The MBUF rate would be set by dividing average annual fuel tax receipts by annual vehicle miles traveled. Participants would then receive refunds for the fuel taxes paid.

It is great that a senior member of Congress is finally taking interest in the recommendations of the 2009 final report of the National Surface Transportation Infrastructure Financing Commission. Fuel taxes are already regressive and will continue to become more regressive as tax rates rise and/or wealthier drivers buy new fuel efficient or electric vehicles. In recent years, local governments have implemented even more regressive local sales taxes to fund transportation.

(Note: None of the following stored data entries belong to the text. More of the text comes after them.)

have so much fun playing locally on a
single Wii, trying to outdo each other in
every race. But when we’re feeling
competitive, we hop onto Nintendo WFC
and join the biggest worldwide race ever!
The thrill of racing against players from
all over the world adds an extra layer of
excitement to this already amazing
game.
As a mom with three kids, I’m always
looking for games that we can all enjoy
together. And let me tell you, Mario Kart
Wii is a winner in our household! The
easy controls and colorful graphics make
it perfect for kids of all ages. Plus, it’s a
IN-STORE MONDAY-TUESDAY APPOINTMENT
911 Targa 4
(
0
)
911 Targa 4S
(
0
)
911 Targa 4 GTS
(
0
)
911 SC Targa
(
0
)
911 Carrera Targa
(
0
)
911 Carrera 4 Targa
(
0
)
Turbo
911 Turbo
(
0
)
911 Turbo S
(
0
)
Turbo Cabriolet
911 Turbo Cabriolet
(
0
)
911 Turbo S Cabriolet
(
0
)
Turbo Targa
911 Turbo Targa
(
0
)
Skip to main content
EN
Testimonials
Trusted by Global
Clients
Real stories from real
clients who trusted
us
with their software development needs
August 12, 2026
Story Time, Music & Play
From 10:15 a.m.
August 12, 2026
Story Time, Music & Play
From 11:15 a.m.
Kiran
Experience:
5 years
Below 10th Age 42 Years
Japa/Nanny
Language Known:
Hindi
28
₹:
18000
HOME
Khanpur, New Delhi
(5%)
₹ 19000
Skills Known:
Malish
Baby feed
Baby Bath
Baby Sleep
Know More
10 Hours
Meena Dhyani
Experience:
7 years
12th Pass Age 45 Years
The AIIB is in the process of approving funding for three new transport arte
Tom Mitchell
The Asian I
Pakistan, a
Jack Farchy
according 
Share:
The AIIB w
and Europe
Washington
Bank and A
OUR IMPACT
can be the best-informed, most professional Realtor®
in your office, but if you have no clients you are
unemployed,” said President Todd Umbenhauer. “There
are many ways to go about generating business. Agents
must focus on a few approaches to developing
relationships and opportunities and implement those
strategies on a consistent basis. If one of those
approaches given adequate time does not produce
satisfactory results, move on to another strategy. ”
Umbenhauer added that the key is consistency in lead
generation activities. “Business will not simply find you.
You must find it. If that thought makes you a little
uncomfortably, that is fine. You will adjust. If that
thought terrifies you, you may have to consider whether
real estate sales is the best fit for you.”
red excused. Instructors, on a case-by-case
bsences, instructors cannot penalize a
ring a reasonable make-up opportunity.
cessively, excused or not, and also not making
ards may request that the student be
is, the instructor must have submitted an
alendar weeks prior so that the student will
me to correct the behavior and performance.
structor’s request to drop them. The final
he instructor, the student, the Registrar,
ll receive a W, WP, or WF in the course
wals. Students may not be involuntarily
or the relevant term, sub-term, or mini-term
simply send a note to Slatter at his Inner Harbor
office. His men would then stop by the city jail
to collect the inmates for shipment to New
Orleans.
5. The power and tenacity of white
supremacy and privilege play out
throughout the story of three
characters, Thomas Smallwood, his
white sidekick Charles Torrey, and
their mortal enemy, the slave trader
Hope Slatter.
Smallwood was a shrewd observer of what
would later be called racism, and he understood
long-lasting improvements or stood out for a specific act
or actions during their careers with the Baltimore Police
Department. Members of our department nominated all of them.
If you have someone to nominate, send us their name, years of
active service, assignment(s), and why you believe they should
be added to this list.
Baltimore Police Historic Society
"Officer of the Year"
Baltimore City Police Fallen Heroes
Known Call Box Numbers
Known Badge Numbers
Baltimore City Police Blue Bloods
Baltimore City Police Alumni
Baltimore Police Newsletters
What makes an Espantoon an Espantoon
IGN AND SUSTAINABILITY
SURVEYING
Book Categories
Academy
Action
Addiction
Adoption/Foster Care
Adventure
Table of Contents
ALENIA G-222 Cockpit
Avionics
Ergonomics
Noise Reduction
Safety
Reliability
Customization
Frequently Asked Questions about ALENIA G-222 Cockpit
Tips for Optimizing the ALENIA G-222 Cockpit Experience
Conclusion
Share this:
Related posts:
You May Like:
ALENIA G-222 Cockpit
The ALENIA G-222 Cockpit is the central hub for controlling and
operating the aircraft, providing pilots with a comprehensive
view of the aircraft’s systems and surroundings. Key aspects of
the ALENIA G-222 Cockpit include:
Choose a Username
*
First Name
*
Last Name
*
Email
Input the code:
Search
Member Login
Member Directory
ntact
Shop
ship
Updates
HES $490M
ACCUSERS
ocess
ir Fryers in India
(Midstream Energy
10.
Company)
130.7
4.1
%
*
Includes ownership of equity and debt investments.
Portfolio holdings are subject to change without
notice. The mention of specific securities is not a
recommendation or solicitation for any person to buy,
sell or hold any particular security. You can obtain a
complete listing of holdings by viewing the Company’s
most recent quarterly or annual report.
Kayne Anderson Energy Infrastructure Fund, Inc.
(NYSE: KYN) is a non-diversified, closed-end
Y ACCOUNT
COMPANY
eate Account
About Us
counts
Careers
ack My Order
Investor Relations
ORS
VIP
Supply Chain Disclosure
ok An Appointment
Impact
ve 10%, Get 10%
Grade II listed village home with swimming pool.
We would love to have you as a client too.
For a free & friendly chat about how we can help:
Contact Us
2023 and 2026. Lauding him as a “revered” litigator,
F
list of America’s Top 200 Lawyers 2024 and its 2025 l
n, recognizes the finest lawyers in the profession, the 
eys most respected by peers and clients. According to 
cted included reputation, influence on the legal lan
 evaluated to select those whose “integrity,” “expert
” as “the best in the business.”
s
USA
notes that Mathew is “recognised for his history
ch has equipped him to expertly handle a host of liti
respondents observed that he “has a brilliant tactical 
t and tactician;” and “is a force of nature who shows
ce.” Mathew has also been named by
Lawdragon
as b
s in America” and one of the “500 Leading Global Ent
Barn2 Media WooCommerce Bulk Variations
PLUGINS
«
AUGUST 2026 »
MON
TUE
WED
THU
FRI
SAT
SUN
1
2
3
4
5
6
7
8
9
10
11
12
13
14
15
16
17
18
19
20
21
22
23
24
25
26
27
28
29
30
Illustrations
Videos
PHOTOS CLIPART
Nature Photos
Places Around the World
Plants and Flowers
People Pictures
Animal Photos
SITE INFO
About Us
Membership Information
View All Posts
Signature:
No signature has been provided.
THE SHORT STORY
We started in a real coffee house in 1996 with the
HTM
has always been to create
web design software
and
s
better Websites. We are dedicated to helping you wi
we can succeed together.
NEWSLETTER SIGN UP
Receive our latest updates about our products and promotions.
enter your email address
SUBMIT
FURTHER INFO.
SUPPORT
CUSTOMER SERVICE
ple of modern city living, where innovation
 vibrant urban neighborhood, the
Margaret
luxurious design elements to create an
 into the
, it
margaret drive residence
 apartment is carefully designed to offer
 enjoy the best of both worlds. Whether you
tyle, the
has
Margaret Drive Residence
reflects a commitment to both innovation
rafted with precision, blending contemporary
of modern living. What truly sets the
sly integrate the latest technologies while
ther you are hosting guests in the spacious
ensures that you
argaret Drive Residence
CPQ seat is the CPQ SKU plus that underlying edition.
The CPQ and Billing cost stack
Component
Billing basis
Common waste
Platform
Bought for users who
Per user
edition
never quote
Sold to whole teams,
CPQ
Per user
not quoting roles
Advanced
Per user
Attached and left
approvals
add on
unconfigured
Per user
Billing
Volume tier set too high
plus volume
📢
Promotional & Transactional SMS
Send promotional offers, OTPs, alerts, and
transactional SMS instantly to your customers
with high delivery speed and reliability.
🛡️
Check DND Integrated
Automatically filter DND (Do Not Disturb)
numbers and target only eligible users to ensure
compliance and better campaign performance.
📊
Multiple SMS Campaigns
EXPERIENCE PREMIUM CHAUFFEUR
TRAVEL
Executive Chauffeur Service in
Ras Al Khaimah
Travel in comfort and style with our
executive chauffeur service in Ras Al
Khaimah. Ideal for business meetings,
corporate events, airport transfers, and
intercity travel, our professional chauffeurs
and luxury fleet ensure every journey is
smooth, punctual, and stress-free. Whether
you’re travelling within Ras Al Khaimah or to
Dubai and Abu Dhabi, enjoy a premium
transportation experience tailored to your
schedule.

Adopting direct usage-based road pricing, which would include congestion charges and deliver congestion benefits, could offer low-income drivers more opportunities. For instance, more predictable travel times mean they are less likely to be late to jobs or appointments, thereby avoiding that unseen portion of the congestion penalty that “Lexus lane” opponents never mention.

The discussion draft is unfortunately silent on congestion pricing. Nor does it spell out how state MBUF programs might interface with a national MBUF program. It more or less looks to do a one-to-one replacement of fuel taxes with MBUFs, allowing the business-as-usual Highway Trust Fund revenue collection and spending to continue. But since Chairman Shuster indicated he is hoping to start discussion over these matters, we hope Congress is able to get a bit more creative in their thinking over MBUFs. That being said, Chairman Shuster and other transportation-minded members of Congress deserve praise for starting this important conversation.